I was never very happy with the double-queue mechanism for ensuring fairness that I borrowed from the Linux O(1) scheduler. Briefly, O(n) schedulers would typically iterate over every thread that was waiting to run and slightly boost its priority to ensure that it would eventually run. Think of a thread which had used 100% cpu for some time. It would have a poor priority and would be placed on the end of the queue. If many new threads with lower priorities now want to run they will starve the original thread until their priorities also drop. Initially that's what you want, but eventually it should be allowed to run again, and more quickly than it takes to decay the priorities of other threads otherwise the latency is intolerable.
Obviously this algorithm forces us to periodically visit each scheduled thread and to keep accurate cpu% estimation we would visit every thread, scheduled or not. To get O(1) scheduling, Linux and ULE 1.0 employed a double queue mechanism where threads are inserted into one queue and run from another. These queues are swapped when the running queue is empty. Some high priority threads are always inserted into the running queue.
This gives us O(1) but also some peculiar scheduling features. Firstly, it's very difficult to implement nice correctly. When I evaluated the linux scheduler years ago it just punted on the problem. This is basically because any task which is not always inserted into the active queue, which are the interactive tasks, ends up being semi-priority order round-robin. They all get one turn for each flip of the queues and everyone's turn has about the same time quantum allocated to it. If your priority is better you simply get your quantum sooner and then you wait for the flip again. I gave some response to nice values by altering the scheduling quantum based on nice value but this was more complicated than it sounds.

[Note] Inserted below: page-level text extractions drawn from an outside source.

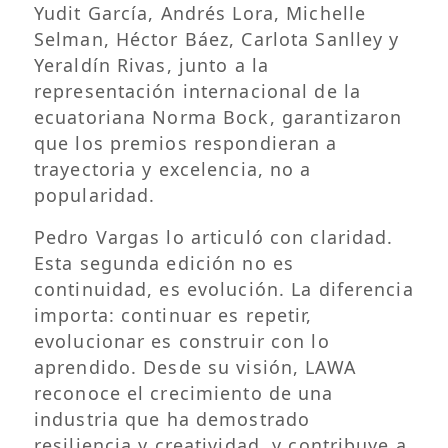
Yudit García, Andrés Lora, Michelle
Selman, Héctor Báez, Carlota Sanlley y
Yeraldín Rivas, junto a la
representación internacional de la
ecuatoriana Norma Bock, garantizaron
que los premios respondieran a
trayectoria y excelencia, no a
popularidad.
Pedro Vargas lo articuló con claridad.
Esta segunda edición no es
continuidad, es evolución. La diferencia
importa: continuar es repetir,
evolucionar es construir con lo
aprendido. Desde su visión, LAWA
reconoce el crecimiento de una
industria que ha demostrado
resiliencia y creatividad, y contribuye a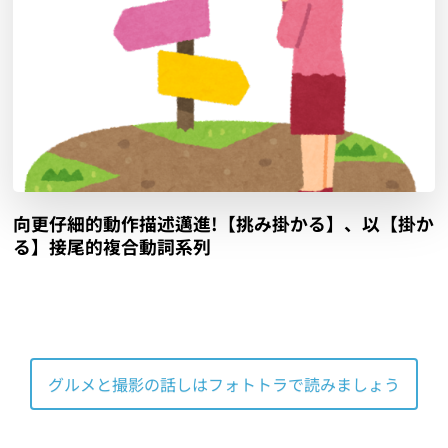
向更仔細的動作描述邁進!【挑み掛かる】、以【掛か
る】接尾的複合動詞系列
グルメと撮影の話しはフォトトラで読みましょう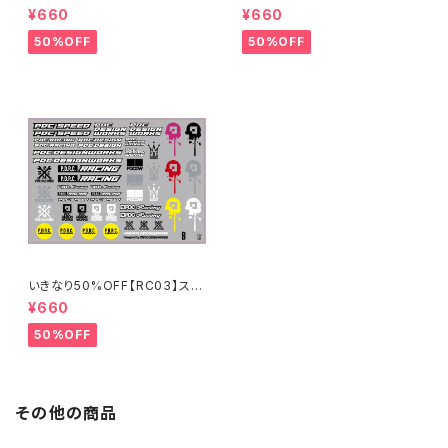
ステッカー2024
ンサーステッカーA 2024
¥660
¥660
50%OFF
50%OFF
いきなり50%OFF【RC03】スポ
ンサーステッカーB 2024
¥660
50%OFF
その他の商品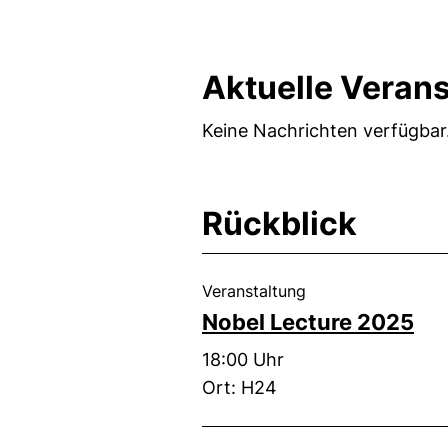
Aktuelle Veran
Keine Nachrichten verfügbar
Rückblick
, 23. Oktober 2025
Veranstaltung
Nobel Lecture 2025
Zeit:
18:00 Uhr
Ort: H24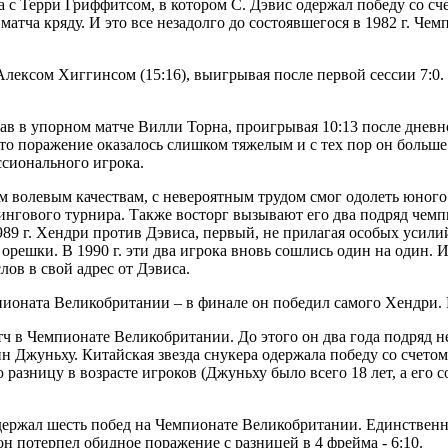
 с Терри Гриффитсом, в котором С. Дэвис одержал победу со сче
атча кряду. И это все незадолго до состоявшегося в 1982 г. Чем
 Алексом Хиггинсом (15:16), выигрывая после первой сессии 7:0
грав в упорном матче Вилли Торна, проигрывая 10:13 после днев
это поражение оказалось слишком тяжелым и с тех пор он больше
ссионального игрока.
м волевым качествам, с невероятным трудом смог одолеть юного
гового турнира. Также восторг вызывают его два подряд чемпионс
989 г. Хендри против Дэвиса, первый, не прилагая особых усили
орешки. В 1990 г. эти два игрока вновь сошлись один на один. И
лов в свой адрес от Дэвиса.
ната Великобритании – в финале он победил самого Хендри. На
 в Чемпионате Великобритании. До этого он два года подряд н
н Джуньху. Китайская звезда снукера одержала победу со счето
разницу в возрасте игроков (Джуньху было всего 18 лет, а его 
держал шесть побед на Чемпионате Великобритании. Единственны
он потерпел обидное поражение с разницей в 4 фрейма - 6:10.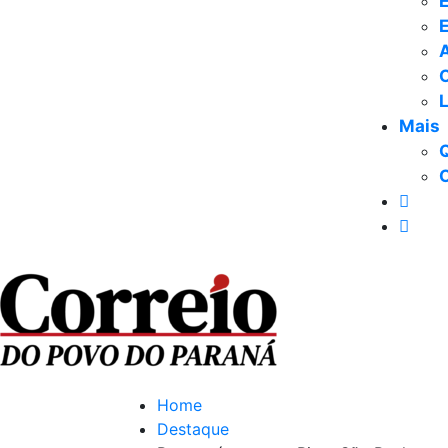
E
Mais
Home
Destaque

For fair scheduling, what we'd really like is to give all userspace threads a proportional share of the CPU available for batch jobs with the option of user adjustment via nice. To do this, the old BSD scheduler is essentially modeling how much cpu each process has used recently. The priority is adjusted to reflect this and all threads are run in priority order. The problem 4BSD had was there is no distinction between batch and interactive tasks. Threads simply get higher priority treatment when they run infrequently. In ULE I solved this by having an interactivity score which takes into consideration how much time the thread ran vs how much time it voluntarily slept. This differs from how much time it ran vs overall system time and is an important distinction.
Back to the two queues.. There were other practical problems with having two queues. Firstly, it is expensive in memory footprint and cache hits. The priority queues are big datastructures. Accessing many of them per cpu has a measurable impact. Secondly, having threads on multiple queues caused problems for the rest of the system. If a thread waiting to run needs its priority elevated for priority propagation do we have to move it from one queue to another? How does that effect our queue-flipping and starvation strategy?
So between the poor performance, the quirky batch job scheduling behavior, and the difficulty in manipulating priorities for the rest of the system, I was never quite satisfied with the double queues. To replace it, I've used a circular queue inspired by a calender queue I used in a real-time callout system. Imagine one bucket per priority with an insertion index. The priority is
relative to the insertion index. As time moves on the insertion index is moved down and a thread that was inserted with a worse
priority is elevated relative to this index without specifically visiting each thread. We have only one queue so there is little extra cpu overhead and we have more flexibility in deciding how much runtime each thread gets relative to those with a lower priority. ULE only uses this queue for batch jobs. For jobs that ULE considers interactive we place them on the same queue we place realtime and interrupt threads. They are always serviced before any non-realtime threads and they are quickly punted to the batch queue if they overuse the cpu.
In the old system priorities were decided based on the interactivity score, which is the ratio runtime to involuntary sleeps. If you have many threads that run without voluntary sleeps they quickly reach identical priorities regardless of what share of the cpu they have gotten. This was convenient because I was already calculating interactivity, but ULE also now accurately calculates CPU utilization over the last 10 seconds. I now base the priority on this metric, which gives us a better response with many competing cpu hogs. Old hogs temporarily aren't allowed to run until new hogs have evened things out.
ULE is also now slightly faster on uni-processor than 4BSD. The balance used to tip in 4BSD's favor on UP. The SMP balancing algorithms are unaffected by this latest change. I still have some tuning and adjusting to do but I expect to commit this within the next week or so. I've been running some version of the circular queue for a number of months now although I've just recently refined the design to the point of general appeal.
p.s. I sort of like programming again.